On the receiving end, both the execution and judge agents’ Workflows define an add_user_feedback Signal handler to record these incoming messages. In the ExecutionAgentWorkflow, for instance, add_user_feedback simply timestamps the feedback, assigns a unique ID, marks it unprocessed, and appends it to an internal list of feedback messages:

@workflow.signal
def add_user_feedback(self, feedback_data: Dict[str, Any]) -> None:
    """Add user feedback to be incorporated into the agent's conversation."""
    feedback_entry = {
        **self._get_timestamp(),
        "feedback_id": f"feedback_{len(self.user_feedback) + 1}",
        "message": feedback_data.get("message", ""),
        "source": feedback_data.get("source", "user"),
        "processed": False
    }
    self.user_feedback.append(feedback_entry)
    workflow.logger.info(f"User feedback received: {feedback_data.get('message', '')[:100]}...")

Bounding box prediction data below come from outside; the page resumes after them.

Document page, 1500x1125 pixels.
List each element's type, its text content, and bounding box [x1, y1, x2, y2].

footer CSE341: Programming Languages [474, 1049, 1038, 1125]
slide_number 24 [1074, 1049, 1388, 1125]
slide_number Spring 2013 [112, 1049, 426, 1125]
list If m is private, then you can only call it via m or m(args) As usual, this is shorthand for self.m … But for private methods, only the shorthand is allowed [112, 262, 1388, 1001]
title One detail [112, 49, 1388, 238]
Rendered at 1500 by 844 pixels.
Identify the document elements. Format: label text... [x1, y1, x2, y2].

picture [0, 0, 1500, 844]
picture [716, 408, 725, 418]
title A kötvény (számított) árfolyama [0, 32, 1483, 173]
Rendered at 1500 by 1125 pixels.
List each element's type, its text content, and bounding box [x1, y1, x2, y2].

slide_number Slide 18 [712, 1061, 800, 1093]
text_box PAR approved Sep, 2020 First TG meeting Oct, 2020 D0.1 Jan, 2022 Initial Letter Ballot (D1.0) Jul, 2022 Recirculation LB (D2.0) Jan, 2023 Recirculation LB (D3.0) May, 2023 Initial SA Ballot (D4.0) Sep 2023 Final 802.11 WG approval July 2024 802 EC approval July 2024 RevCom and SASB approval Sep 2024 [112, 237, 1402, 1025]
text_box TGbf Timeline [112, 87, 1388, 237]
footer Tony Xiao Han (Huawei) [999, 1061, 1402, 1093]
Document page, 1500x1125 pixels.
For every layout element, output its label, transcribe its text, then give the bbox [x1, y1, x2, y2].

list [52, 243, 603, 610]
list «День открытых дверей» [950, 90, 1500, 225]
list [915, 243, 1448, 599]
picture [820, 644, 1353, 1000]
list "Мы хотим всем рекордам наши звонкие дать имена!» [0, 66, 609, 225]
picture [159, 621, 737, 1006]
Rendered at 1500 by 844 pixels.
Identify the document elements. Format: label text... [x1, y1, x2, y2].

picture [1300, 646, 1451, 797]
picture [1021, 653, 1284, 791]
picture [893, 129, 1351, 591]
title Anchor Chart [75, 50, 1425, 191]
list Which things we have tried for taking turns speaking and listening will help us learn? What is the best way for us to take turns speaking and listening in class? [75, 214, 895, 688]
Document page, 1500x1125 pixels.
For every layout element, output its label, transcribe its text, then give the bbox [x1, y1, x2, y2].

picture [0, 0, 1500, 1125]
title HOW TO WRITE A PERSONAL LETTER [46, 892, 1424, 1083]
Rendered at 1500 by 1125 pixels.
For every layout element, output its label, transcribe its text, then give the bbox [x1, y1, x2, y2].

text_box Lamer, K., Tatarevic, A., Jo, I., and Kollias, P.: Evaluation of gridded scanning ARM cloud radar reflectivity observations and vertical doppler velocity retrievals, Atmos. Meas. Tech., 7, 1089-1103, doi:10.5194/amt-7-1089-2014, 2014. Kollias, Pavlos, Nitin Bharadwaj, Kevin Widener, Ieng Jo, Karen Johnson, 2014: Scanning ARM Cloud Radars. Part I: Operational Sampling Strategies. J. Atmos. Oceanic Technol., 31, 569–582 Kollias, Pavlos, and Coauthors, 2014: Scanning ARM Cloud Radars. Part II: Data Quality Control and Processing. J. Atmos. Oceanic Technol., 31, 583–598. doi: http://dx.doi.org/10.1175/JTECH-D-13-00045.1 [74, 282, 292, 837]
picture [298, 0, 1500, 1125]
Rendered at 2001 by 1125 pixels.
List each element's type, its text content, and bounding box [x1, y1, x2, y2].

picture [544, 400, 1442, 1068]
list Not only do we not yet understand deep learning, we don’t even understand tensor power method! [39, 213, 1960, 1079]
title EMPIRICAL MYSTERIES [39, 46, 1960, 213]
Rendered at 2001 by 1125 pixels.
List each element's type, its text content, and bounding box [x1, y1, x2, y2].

The JudgeAgentWorkflow implements the same pattern for its own feedback list (GitHub). Storing feedback in a queue with a processed=False flag allows the agent to defer processing until a convenient moment. The running agent (e.g., the execution agent’s loop) can periodically query its Workflow for any pending feedback (via a get_pending_feedback query) and incorporate those messages into its context. For example, the execution agent’s client checks for new feedback and injects it into the conversation as a special user message (e.g., prefixing with “[USER FEEDBACK]”), then marks it as processed. This design lets a human trader “nudge” or guide the agents on the fly — the feedback is delivered instantly and queued, to be digested by the agent without halting its autonomous flow. In short, the Broker’s feedback relay and the agents’ Signal handlers work together to enable real-time human guidance of the trading agents without any interruption to their Workflows.

Conclusion#

Building an always-on, multi-agent trading system with an AI and a human-in-the-loop taught me just how much a platform like Temporal can simplify complex automation. Here are the key takeaways from this project:

  • Proactive orchestration with Schedules — Agents can operate continuously without custom schedulers or external cron jobs.
  • Real-time communication with Signals and Queries — Agents can coordinate, share state, and accept human feedback seamlessly without pausing their loops.
  • Visibility with the Temporal UI — Every agent action, Signal, and update is captured in Workflow history, making the system transparent, debuggable, and auditable.
  • Reliability from Temporal’s core guarantees — Durable Execution, retries, and durable state tracking ensure the system runs 24×7 without drift or data loss.
  • Durability by implementing tools as Workflows — Every agent action is executed as a Temporal Workflow, giving audit trails and fault tolerance “for free.”
  • Extendability — Adding a new agent or tool is as simple as creating another Workflow. The modular architecture makes it straightforward to experiment, iterate, and grow the system.
  • Team-friendly design — Temporal enforces a clean separation of concerns: one engineer can focus on a single Workflow, develop and test it locally, and deploy it independently. This makes collaboration easy, even on a multi-agent system.

In the end, Temporal handled the timing, communication, reliability, and observability, freeing me to focus on the higher-level logic of the agents. That’s what made it possible to turn a set of experimental AI agents into a robust, proactive trading system — a pattern I expect to reuse in future projects where complex agents need dependable orchestration.